The parallel guide is where the magic happens. I mortised out a 4 in long 1/2 in wide groove through the leg to accommodate the guide. The guide is just a 3/8 in thick piece of hard maple I drilled offset holes in. I then bolted the guide through a blind mortise in the chop. I place a dowel or a screw driver the hole closes to the thickness of my work piece. (This doesn't need to be adjusted all that much. Most boards are going to use the same parallel guide hole.) This dowel creates leverage to keep the chop's pressure where it belongs. Its a very strong grip. 

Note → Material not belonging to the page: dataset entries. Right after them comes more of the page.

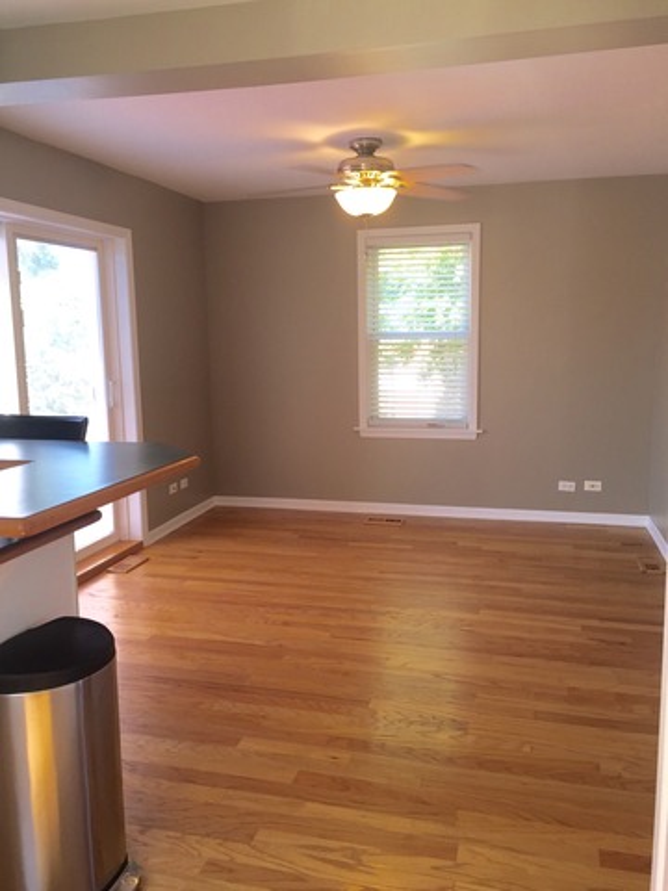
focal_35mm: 29
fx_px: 746
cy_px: 446
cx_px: 334
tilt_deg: -8.4
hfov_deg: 48.2
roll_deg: +0.6
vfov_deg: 61.7
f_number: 2.2
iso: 40
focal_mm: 4.15
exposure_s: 1/60
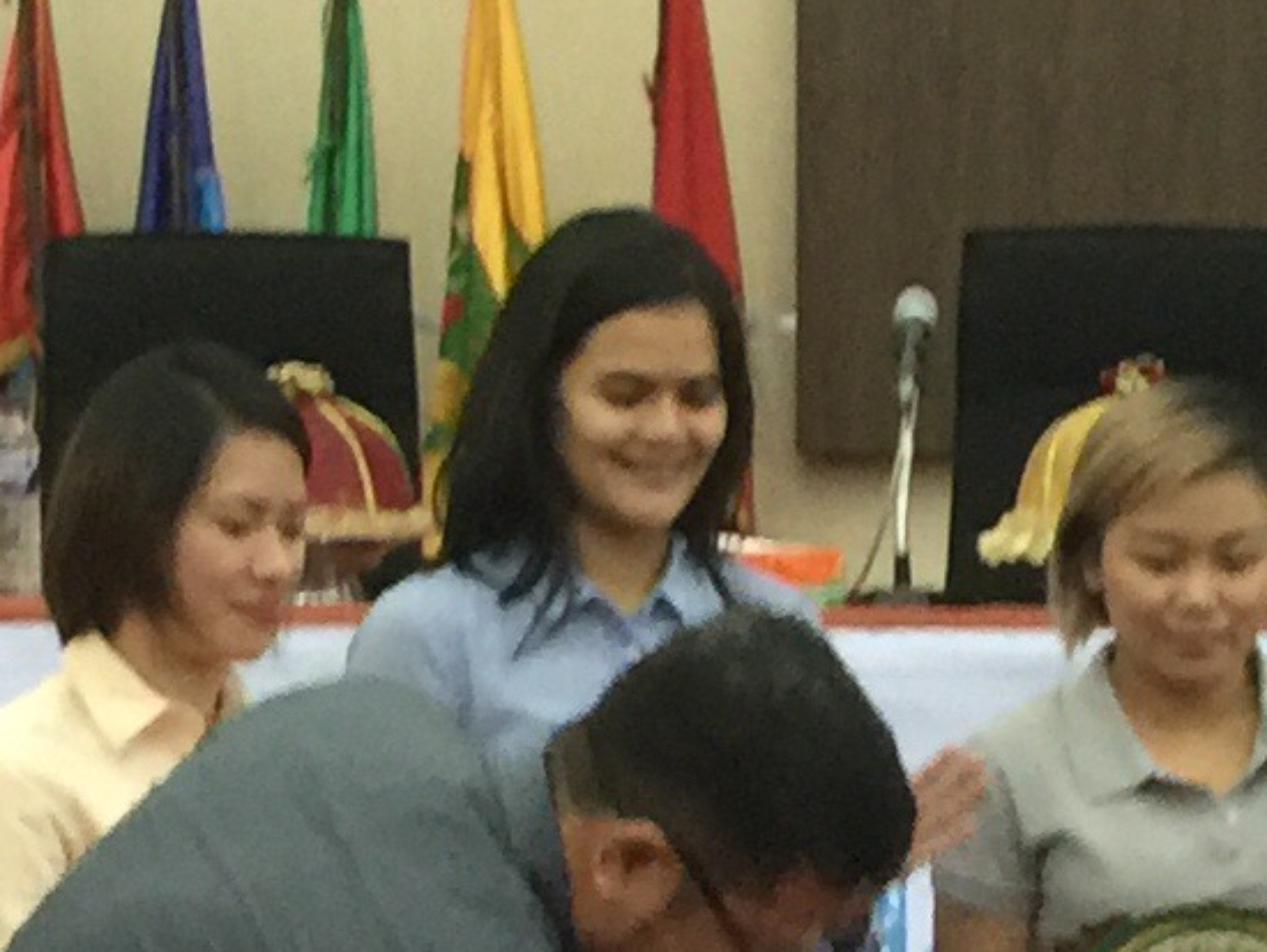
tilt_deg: -4.4
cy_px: 1178
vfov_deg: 8.5
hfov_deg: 11.4
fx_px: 6298
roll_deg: -0.9
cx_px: 1009
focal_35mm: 172
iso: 125
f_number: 2.2
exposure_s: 1/10
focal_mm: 4.15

I like the discussion about putting a sacrificial piece on top of the bench to protect the table top. I think a beat up bench has charm and character! LOL Nevertheless, I can resurface the top with a jointer plane in about 30 mins. I really only care that its level and flat. I would be concerned that a sacrifice would get in the way of my holdfasts and dogs. You'd have to come up with a way to keep it secure. Interesting idea though!

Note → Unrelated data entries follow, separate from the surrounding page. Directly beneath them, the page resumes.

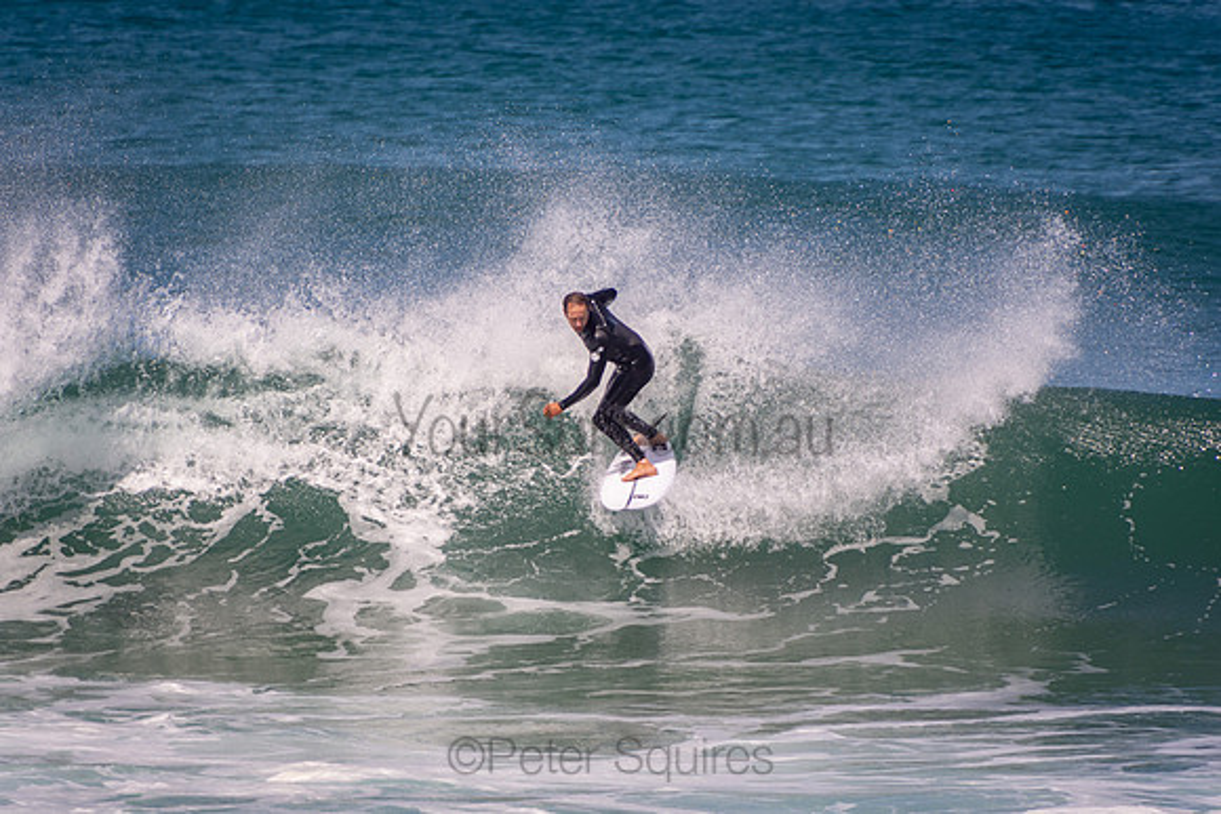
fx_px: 20354
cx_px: 610
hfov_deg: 3.4
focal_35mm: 600
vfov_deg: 2.3
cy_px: 407
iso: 180
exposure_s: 1/1250
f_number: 5.6
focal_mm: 400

I also posted a picture of a mortise for one of the stretchers. Those where fun after I got the hang of it. A corner chisel made it SO much easier.


----------



## ben arnott (Nov 15, 2008)

woodnthings said:


> Get a 5' long chain 5/16" with a hook on the ends and beat the top silly for about 4 minutes. You won't be that concerned with a gouge or drill hole in it after that.
> It's like a new car/truck you wash it almost every day for the first months, then less and less and now it's 4 yerars old and you wash it once a month.
> Now do I take my own advice? NO! I have 1/2" MDF cover on the tops of my birch solid core doors that I use for work benches. They get drilled, stained, glued and gouged. At $20.00 per 4x8 I get 2 sides of use and they never get completely trashed.
> I also have a slip on plywood cover for when I use my table saw for its primary purpose, a table.....:laughing: bill


LOL! Outstanding!


----------



## ACP (Jan 24, 2009)

That leg vise looks great. That mortise looks awesome. A corner chisel you say....I might have to get me one of those.


----------



## woodnthings (Jan 24, 2009)

*Ben*

If this is an example of your "workbench" I can't wait to see your furniture! :thumbsup: Great job! You have set a high standard I believe. bill


----------



## ben arnott (Nov 15, 2008)

woodnthings said:


> If this is an example of your "workbench" I can't wait to see your furniture! :thumbsup: Great job! You have set a high standard I believe. bill


Thanks Bill!:icon_smile:


----------